The other problem with the outsized influence of ETFs in a given market is that they can accelerate price gains in the commodity when they are in acquisition mode but they can also aggravate price declines when a good portion of owners pull out of the market, according to Nadler.

Other Precious Metals

In platinum, demand and supply are expected to be close to balance but still in a surplus in 2011, according to refiner Johnson Matthey. Increased production is expected from Russia and Zimbabwe. Global demand strength for platinum emanates mainly from the autocatalyst industry, with smaller increases in other industrial sectors.
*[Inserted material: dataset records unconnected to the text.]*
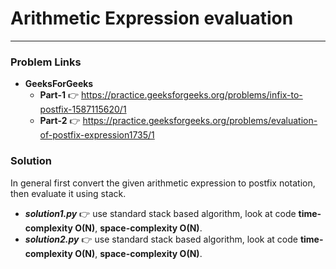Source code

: # Arithmetic Expression evaluation

---

### Problem Links
- **__GeeksForGeeks__**
  - **Part-1** :point_right: https://practice.geeksforgeeks.org/problems/infix-to-postfix-1587115620/1
  - **Part-2** :point_right: https://practice.geeksforgeeks.org/problems/evaluation-of-postfix-expression1735/1

### Solution
In general first convert the given arithmetic expression to postfix notation, then evaluate it using stack.
- **_solution1.py_** :point_right: use standard stack based algorithm, look at code **time-complexity O(N)**, **space-complexity O(N)**.
- **_solution2.py_** :point_right: use standard stack based algorithm, look at code **time-complexity O(N)**, **space-complexity O(N)**.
ETFs also have been introduced for platinum group metals.

The palladium market is considered by Nadler to be more “robust” than platinum’s as it hovers in a small deficit situation in terms of supply and demand fundamentals. Demand for the noble metal is strongest from the automotive and electronic sectors. Meanwhile, Russian supplies have been anything but reliable and have largely been absent from the market in 2010.

In rhodium, primary demand is increasing from the autocatalyst industry because of heightened global emission standards, and it also comes from the glass and chemical industries. Unlike other precious metals, rhodium is a byproduct of platinum and palladium mining processes — there are no known dedicated rhodium mines in existence or pure rhodium deposits to be mined.

Everyone Working With Cost Increases

Just as consumers must reconcile themselves to higher food and gas prices before they resume “discretionary” spending in jewelry stores, so, too, must the diamond and jewelry industry work with its own inflationary increases in diamonds and precious metals.